In the 1990s, the afternoon siesta was still strictly adhered to.

“It was like natural law,” said one of my bartenders.

One of the Rome’s most beloved landmarks, the Trevi Fountain. (Tupungato/Shutterstock)

Every business would close for lunch. They would be closed on Monday mornings and several food stores never opened after the siesta on Thursdays, because Friday was a day of Catholic fasting. Therefore, restaurants traditionally served gnocchi—potato pasta—to their guests on Thursday nights, in order to satisfy their patrons who would fast the next day. Fish always stood on the menu on Fridays. (And pizza was only eaten at the pizzeria, and only at night, because no pizzeria would fire up their wood-fired ovens twice in one day.) It was a perennial Christian rhythm. Then after the year 2000, Romans would suddenly see a poster in the window of a pizzeria, saying: “Aperto anche a pranzo!” (“Open also for lunch!”) It was an important topic of conversation among Romans, as they understood that times change with globalization—literally and figuratively.

But there are still more coffee bars and family businesses than supermarkets. Rome still retains its customs. Romans still greet each other with the Latin phrase “Salve” on the bus, over an espresso, in the post office. The Italian language is itself a tradition where words are still related to common reality.

“No word is a word if it doesn’t mean anything,” said St. Jerome, and even in common conversation, there’s an incarnate understanding that mankind is made up of both body and spirit.

Long before the concept of a global village, Rome had already taught the West that there was a connection between the city and the world, between everyday worries and world events, between law, religion, politics, and entertainment—and even pandemics. The city teaches us how to see the universal in the particular, how to experience the universal in every individual. The city was built this way. It will not shift with any external changes, be it war or pestilence. Every day, Masses will be offered for the living and the dead, and archaeologists will share the latest breaking news from antiquity. Despite current events, tourists and pilgrims continue to arrive in 2021.
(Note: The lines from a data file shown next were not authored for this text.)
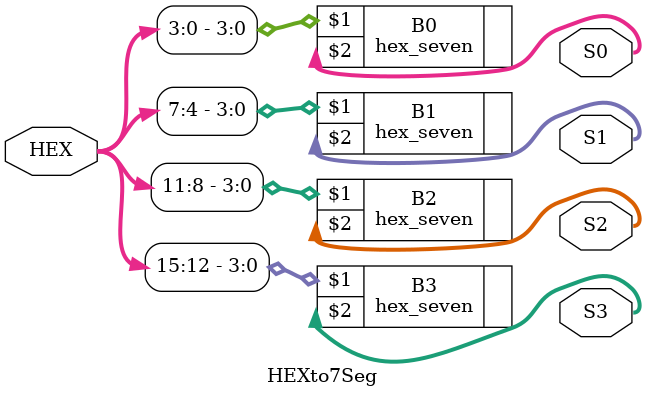
<source format=v>
`define D3 HEX[15:12] 
`define D2 HEX[11:8] 
`define D1 HEX[7:4] 
`define D0 HEX[3:0]  

module HEXto7Seg(
    input [15:0] HEX,
    output [6:0] S0,
    output [6:0] S1,
    output [6:0] S2,
    output [6:0] S3
    );
    
    hex_seven B0 (`D0,S0);
    hex_seven B1 (`D1,S1);
    hex_seven B2 (`D2,S2);
    hex_seven B3 (`D3,S3);
    
endmodule
</source>
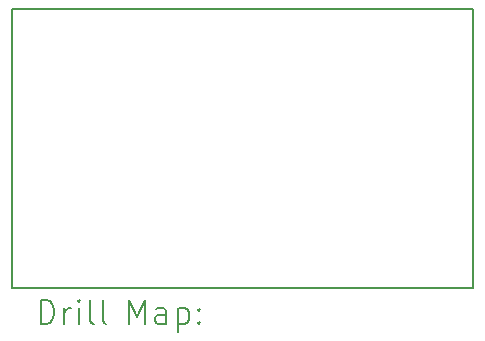
<source format=gbr>
%TF.GenerationSoftware,KiCad,Pcbnew,(7.0.0)*%
%TF.CreationDate,2023-08-21T19:51:53+02:00*%
%TF.ProjectId,s3Basic,73334261-7369-4632-9e6b-696361645f70,rev?*%
%TF.SameCoordinates,Original*%
%TF.FileFunction,Drillmap*%
%TF.FilePolarity,Positive*%
%FSLAX45Y45*%
G04 Gerber Fmt 4.5, Leading zero omitted, Abs format (unit mm)*
G04 Created by KiCad (PCBNEW (7.0.0)) date 2023-08-21 19:51:53*
%MOMM*%
%LPD*%
G01*
G04 APERTURE LIST*
%ADD10C,0.150000*%
%ADD11C,0.200000*%
G04 APERTURE END LIST*
D10*
X8400000Y-9169400D02*
X12300000Y-9169400D01*
X12300000Y-6807200D02*
X12300000Y-9169400D01*
X8400000Y-9169400D02*
X8400000Y-6807200D01*
X8400000Y-6807200D02*
X12300000Y-6807200D01*
D11*
X8640119Y-9470376D02*
X8640119Y-9270376D01*
X8640119Y-9270376D02*
X8687738Y-9270376D01*
X8687738Y-9270376D02*
X8716310Y-9279900D01*
X8716310Y-9279900D02*
X8735357Y-9298948D01*
X8735357Y-9298948D02*
X8744881Y-9317995D01*
X8744881Y-9317995D02*
X8754405Y-9356090D01*
X8754405Y-9356090D02*
X8754405Y-9384662D01*
X8754405Y-9384662D02*
X8744881Y-9422757D01*
X8744881Y-9422757D02*
X8735357Y-9441805D01*
X8735357Y-9441805D02*
X8716310Y-9460852D01*
X8716310Y-9460852D02*
X8687738Y-9470376D01*
X8687738Y-9470376D02*
X8640119Y-9470376D01*
X8840119Y-9470376D02*
X8840119Y-9337043D01*
X8840119Y-9375138D02*
X8849643Y-9356090D01*
X8849643Y-9356090D02*
X8859167Y-9346567D01*
X8859167Y-9346567D02*
X8878214Y-9337043D01*
X8878214Y-9337043D02*
X8897262Y-9337043D01*
X8963929Y-9470376D02*
X8963929Y-9337043D01*
X8963929Y-9270376D02*
X8954405Y-9279900D01*
X8954405Y-9279900D02*
X8963929Y-9289424D01*
X8963929Y-9289424D02*
X8973452Y-9279900D01*
X8973452Y-9279900D02*
X8963929Y-9270376D01*
X8963929Y-9270376D02*
X8963929Y-9289424D01*
X9087738Y-9470376D02*
X9068690Y-9460852D01*
X9068690Y-9460852D02*
X9059167Y-9441805D01*
X9059167Y-9441805D02*
X9059167Y-9270376D01*
X9192500Y-9470376D02*
X9173452Y-9460852D01*
X9173452Y-9460852D02*
X9163929Y-9441805D01*
X9163929Y-9441805D02*
X9163929Y-9270376D01*
X9388690Y-9470376D02*
X9388690Y-9270376D01*
X9388690Y-9270376D02*
X9455357Y-9413233D01*
X9455357Y-9413233D02*
X9522024Y-9270376D01*
X9522024Y-9270376D02*
X9522024Y-9470376D01*
X9702976Y-9470376D02*
X9702976Y-9365614D01*
X9702976Y-9365614D02*
X9693452Y-9346567D01*
X9693452Y-9346567D02*
X9674405Y-9337043D01*
X9674405Y-9337043D02*
X9636309Y-9337043D01*
X9636309Y-9337043D02*
X9617262Y-9346567D01*
X9702976Y-9460852D02*
X9683929Y-9470376D01*
X9683929Y-9470376D02*
X9636309Y-9470376D01*
X9636309Y-9470376D02*
X9617262Y-9460852D01*
X9617262Y-9460852D02*
X9607738Y-9441805D01*
X9607738Y-9441805D02*
X9607738Y-9422757D01*
X9607738Y-9422757D02*
X9617262Y-9403710D01*
X9617262Y-9403710D02*
X9636309Y-9394186D01*
X9636309Y-9394186D02*
X9683929Y-9394186D01*
X9683929Y-9394186D02*
X9702976Y-9384662D01*
X9798214Y-9337043D02*
X9798214Y-9537043D01*
X9798214Y-9346567D02*
X9817262Y-9337043D01*
X9817262Y-9337043D02*
X9855357Y-9337043D01*
X9855357Y-9337043D02*
X9874405Y-9346567D01*
X9874405Y-9346567D02*
X9883929Y-9356090D01*
X9883929Y-9356090D02*
X9893452Y-9375138D01*
X9893452Y-9375138D02*
X9893452Y-9432281D01*
X9893452Y-9432281D02*
X9883929Y-9451329D01*
X9883929Y-9451329D02*
X9874405Y-9460852D01*
X9874405Y-9460852D02*
X9855357Y-9470376D01*
X9855357Y-9470376D02*
X9817262Y-9470376D01*
X9817262Y-9470376D02*
X9798214Y-9460852D01*
X9979167Y-9451329D02*
X9988690Y-9460852D01*
X9988690Y-9460852D02*
X9979167Y-9470376D01*
X9979167Y-9470376D02*
X9969643Y-9460852D01*
X9969643Y-9460852D02*
X9979167Y-9451329D01*
X9979167Y-9451329D02*
X9979167Y-9470376D01*
X9979167Y-9346567D02*
X9988690Y-9356090D01*
X9988690Y-9356090D02*
X9979167Y-9365614D01*
X9979167Y-9365614D02*
X9969643Y-9356090D01*
X9969643Y-9356090D02*
X9979167Y-9346567D01*
X9979167Y-9346567D02*
X9979167Y-9365614D01*
M02*

</source>
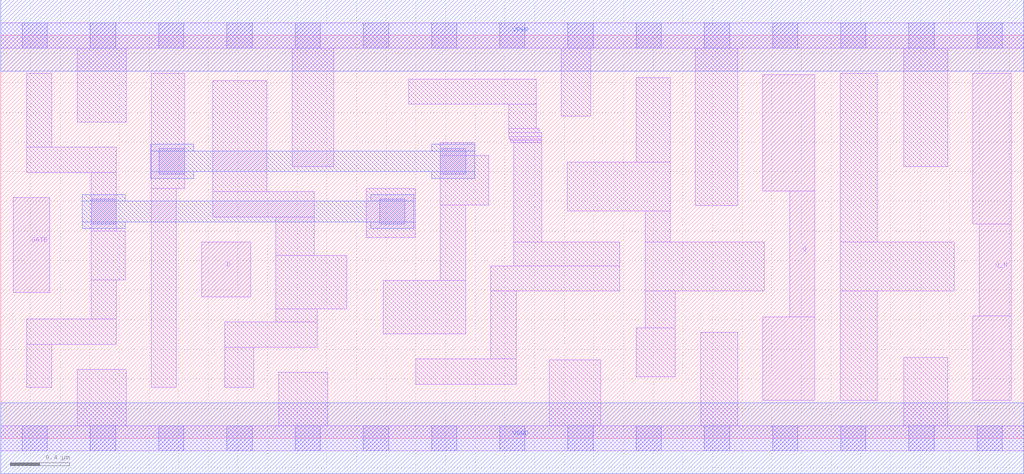
<source format=lef>
# Copyright 2020 The SkyWater PDK Authors
#
# Licensed under the Apache License, Version 2.0 (the "License");
# you may not use this file except in compliance with the License.
# You may obtain a copy of the License at
#
#     https://www.apache.org/licenses/LICENSE-2.0
#
# Unless required by applicable law or agreed to in writing, software
# distributed under the License is distributed on an "AS IS" BASIS,
# WITHOUT WARRANTIES OR CONDITIONS OF ANY KIND, either express or implied.
# See the License for the specific language governing permissions and
# limitations under the License.
#
# SPDX-License-Identifier: Apache-2.0

VERSION 5.7 ;
  NAMESCASESENSITIVE ON ;
  NOWIREEXTENSIONATPIN ON ;
  DIVIDERCHAR "/" ;
  BUSBITCHARS "[]" ;
UNITS
  DATABASE MICRONS 200 ;
END UNITS
MACRO sky130_fd_sc_hd__dlxbp_1
  CLASS CORE ;
  SOURCE USER ;
  FOREIGN sky130_fd_sc_hd__dlxbp_1 ;
  ORIGIN  0.000000  0.000000 ;
  SIZE  6.900000 BY  2.720000 ;
  SYMMETRY X Y R90 ;
  SITE unithd ;
  PIN D
    ANTENNAGATEAREA  0.159000 ;
    DIRECTION INPUT ;
    USE SIGNAL ;
    PORT
      LAYER li1 ;
        RECT 1.355000 0.955000 1.685000 1.325000 ;
    END
  END D
  PIN Q
    ANTENNADIFFAREA  0.429000 ;
    DIRECTION OUTPUT ;
    USE SIGNAL ;
    PORT
      LAYER li1 ;
        RECT 5.140000 0.255000 5.490000 0.820000 ;
        RECT 5.140000 1.670000 5.490000 2.455000 ;
        RECT 5.320000 0.820000 5.490000 1.670000 ;
    END
  END Q
  PIN Q_N
    ANTENNADIFFAREA  0.429000 ;
    DIRECTION OUTPUT ;
    USE SIGNAL ;
    PORT
      LAYER li1 ;
        RECT 6.555000 0.255000 6.815000 0.825000 ;
        RECT 6.555000 1.445000 6.815000 2.465000 ;
        RECT 6.600000 0.825000 6.815000 1.445000 ;
    END
  END Q_N
  PIN GATE
    ANTENNAGATEAREA  0.159000 ;
    DIRECTION INPUT ;
    USE CLOCK ;
    PORT
      LAYER li1 ;
        RECT 0.085000 0.985000 0.330000 1.625000 ;
    END
  END GATE
  PIN VGND
    DIRECTION INOUT ;
    SHAPE ABUTMENT ;
    USE GROUND ;
    PORT
      LAYER met1 ;
        RECT 0.000000 -0.240000 6.900000 0.240000 ;
    END
  END VGND
  PIN VPWR
    DIRECTION INOUT ;
    SHAPE ABUTMENT ;
    USE POWER ;
    PORT
      LAYER met1 ;
        RECT 0.000000 2.480000 6.900000 2.960000 ;
    END
  END VPWR
  OBS
    LAYER li1 ;
      RECT 0.000000 -0.085000 6.900000 0.085000 ;
      RECT 0.000000  2.635000 6.900000 2.805000 ;
      RECT 0.175000  0.345000 0.345000 0.635000 ;
      RECT 0.175000  0.635000 0.780000 0.805000 ;
      RECT 0.175000  1.795000 0.780000 1.965000 ;
      RECT 0.175000  1.965000 0.345000 2.465000 ;
      RECT 0.515000  0.085000 0.845000 0.465000 ;
      RECT 0.515000  2.135000 0.845000 2.635000 ;
      RECT 0.610000  0.805000 0.780000 1.070000 ;
      RECT 0.610000  1.070000 0.840000 1.400000 ;
      RECT 0.610000  1.400000 0.780000 1.795000 ;
      RECT 1.015000  0.345000 1.185000 1.685000 ;
      RECT 1.015000  1.685000 1.240000 2.465000 ;
      RECT 1.430000  1.495000 2.115000 1.665000 ;
      RECT 1.430000  1.665000 1.795000 2.415000 ;
      RECT 1.510000  0.345000 1.705000 0.615000 ;
      RECT 1.510000  0.615000 2.135000 0.785000 ;
      RECT 1.855000  0.785000 2.135000 0.875000 ;
      RECT 1.855000  0.875000 2.335000 1.235000 ;
      RECT 1.855000  1.235000 2.115000 1.495000 ;
      RECT 1.875000  0.085000 2.205000 0.445000 ;
      RECT 1.965000  1.835000 2.245000 2.635000 ;
      RECT 2.465000  1.355000 2.795000 1.685000 ;
      RECT 2.580000  0.705000 3.135000 1.065000 ;
      RECT 2.750000  2.255000 3.610000 2.425000 ;
      RECT 2.800000  0.365000 3.475000 0.535000 ;
      RECT 2.965000  1.065000 3.135000 1.575000 ;
      RECT 2.965000  1.575000 3.290000 1.910000 ;
      RECT 2.965000  1.910000 3.195000 1.995000 ;
      RECT 3.305000  0.535000 3.475000 0.995000 ;
      RECT 3.305000  0.995000 4.175000 1.165000 ;
      RECT 3.425000  2.035000 3.650000 2.065000 ;
      RECT 3.425000  2.065000 3.630000 2.090000 ;
      RECT 3.425000  2.090000 3.610000 2.255000 ;
      RECT 3.430000  2.020000 3.650000 2.035000 ;
      RECT 3.435000  2.010000 3.650000 2.020000 ;
      RECT 3.440000  1.995000 3.650000 2.010000 ;
      RECT 3.460000  1.165000 4.175000 1.325000 ;
      RECT 3.460000  1.325000 3.650000 1.995000 ;
      RECT 3.700000  0.085000 4.045000 0.530000 ;
      RECT 3.780000  2.175000 3.980000 2.635000 ;
      RECT 3.820000  1.535000 4.515000 1.865000 ;
      RECT 4.285000  0.415000 4.550000 0.745000 ;
      RECT 4.285000  1.865000 4.515000 2.435000 ;
      RECT 4.345000  0.745000 4.550000 0.995000 ;
      RECT 4.345000  0.995000 5.150000 1.325000 ;
      RECT 4.345000  1.325000 4.515000 1.535000 ;
      RECT 4.685000  1.570000 4.970000 2.635000 ;
      RECT 4.720000  0.085000 4.970000 0.715000 ;
      RECT 5.660000  0.255000 5.910000 0.995000 ;
      RECT 5.660000  0.995000 6.430000 1.325000 ;
      RECT 5.660000  1.325000 5.910000 2.465000 ;
      RECT 6.090000  0.085000 6.385000 0.545000 ;
      RECT 6.090000  1.835000 6.385000 2.635000 ;
    LAYER mcon ;
      RECT 0.145000 -0.085000 0.315000 0.085000 ;
      RECT 0.145000  2.635000 0.315000 2.805000 ;
      RECT 0.605000 -0.085000 0.775000 0.085000 ;
      RECT 0.605000  2.635000 0.775000 2.805000 ;
      RECT 0.610000  1.445000 0.780000 1.615000 ;
      RECT 1.065000 -0.085000 1.235000 0.085000 ;
      RECT 1.065000  2.635000 1.235000 2.805000 ;
      RECT 1.070000  1.785000 1.240000 1.955000 ;
      RECT 1.525000 -0.085000 1.695000 0.085000 ;
      RECT 1.525000  2.635000 1.695000 2.805000 ;
      RECT 1.985000 -0.085000 2.155000 0.085000 ;
      RECT 1.985000  2.635000 2.155000 2.805000 ;
      RECT 2.445000 -0.085000 2.615000 0.085000 ;
      RECT 2.445000  2.635000 2.615000 2.805000 ;
      RECT 2.555000  1.445000 2.725000 1.615000 ;
      RECT 2.905000 -0.085000 3.075000 0.085000 ;
      RECT 2.905000  2.635000 3.075000 2.805000 ;
      RECT 2.965000  1.785000 3.135000 1.955000 ;
      RECT 3.365000 -0.085000 3.535000 0.085000 ;
      RECT 3.365000  2.635000 3.535000 2.805000 ;
      RECT 3.825000 -0.085000 3.995000 0.085000 ;
      RECT 3.825000  2.635000 3.995000 2.805000 ;
      RECT 4.285000 -0.085000 4.455000 0.085000 ;
      RECT 4.285000  2.635000 4.455000 2.805000 ;
      RECT 4.745000 -0.085000 4.915000 0.085000 ;
      RECT 4.745000  2.635000 4.915000 2.805000 ;
      RECT 5.205000 -0.085000 5.375000 0.085000 ;
      RECT 5.205000  2.635000 5.375000 2.805000 ;
      RECT 5.665000 -0.085000 5.835000 0.085000 ;
      RECT 5.665000  2.635000 5.835000 2.805000 ;
      RECT 6.125000 -0.085000 6.295000 0.085000 ;
      RECT 6.125000  2.635000 6.295000 2.805000 ;
      RECT 6.585000 -0.085000 6.755000 0.085000 ;
      RECT 6.585000  2.635000 6.755000 2.805000 ;
    LAYER met1 ;
      RECT 0.550000 1.415000 0.840000 1.460000 ;
      RECT 0.550000 1.460000 2.785000 1.600000 ;
      RECT 0.550000 1.600000 0.840000 1.645000 ;
      RECT 1.010000 1.755000 1.300000 1.800000 ;
      RECT 1.010000 1.800000 3.195000 1.940000 ;
      RECT 1.010000 1.940000 1.300000 1.985000 ;
      RECT 2.495000 1.415000 2.785000 1.460000 ;
      RECT 2.495000 1.600000 2.785000 1.645000 ;
      RECT 2.905000 1.755000 3.195000 1.800000 ;
      RECT 2.905000 1.940000 3.195000 1.985000 ;
  END
END sky130_fd_sc_hd__dlxbp_1
END LIBRARY

</source>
When in Rome, we do as the Romans do, as the saying goes. We come to rediscover our identity, treading over the same cobblestones, in pursuit of all those questions the Eternal City was always designed to answer, one generation after another.

Wilhelm Höjer
Wilhelm Höjer
Journalist Wilhelm Höjer is a Swedish native who studied philosophy and journalism at the Angelicum in Rome. In 2020 he began teaching at the classical Christian school Lindisfarne Hall on Amelia Island, where he and his wife Sally live with their son Crispin.